SUPPLIED INFORMATION
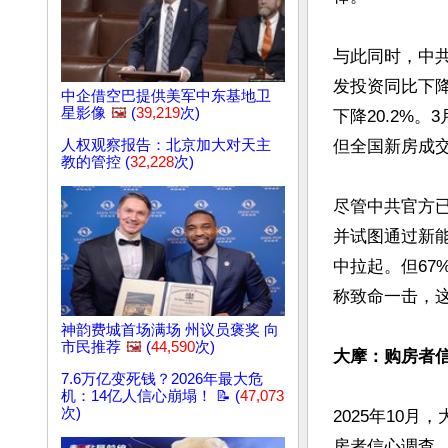
与此同时，中共
发投资同比下降
中企借空巴提供美军中东基地卫
星影像
🖼️
(
39,219
次)
下降20.2%
人权观察报告：北京加大对天主
但全国新房成交
教的管控 (
32,228
次)
尽管中共官方
并试图通过新能
中拉起。但67
称致命一击，这
神韵费城首场满场 州议员褒奖 向
市民推荐
🖼️
(
44,590
次)
大摩：购房者信
7.6万亿变死钱？2026年最大危
机：14亿人信心崩塌！ 📝 (
47,073
次)
2025年10
房者信心调查，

TASK
Your answer must be an exact copy of the listing, minus its pictures.

PROBLEM SOLUTION
与此同时，中共
发投资同比下降
中企借空巴提供美军中东基地卫
星影像
🖼️
(
39,219
次)
下降20.2%
人权观察报告：北京加大对天主
但全国新房成交
教的管控 (
32,228
次)
尽管中共官方
并试图通过新能
中拉起。但67
称致命一击，这
神韵费城首场满场 州议员褒奖 向
市民推荐
🖼️
(
44,590
次)
大摩：购房者信
7.6万亿变死钱？2026年最大危
机：14亿人信心崩塌！ 📝 (
47,073
次)
2025年10
房者信心调查，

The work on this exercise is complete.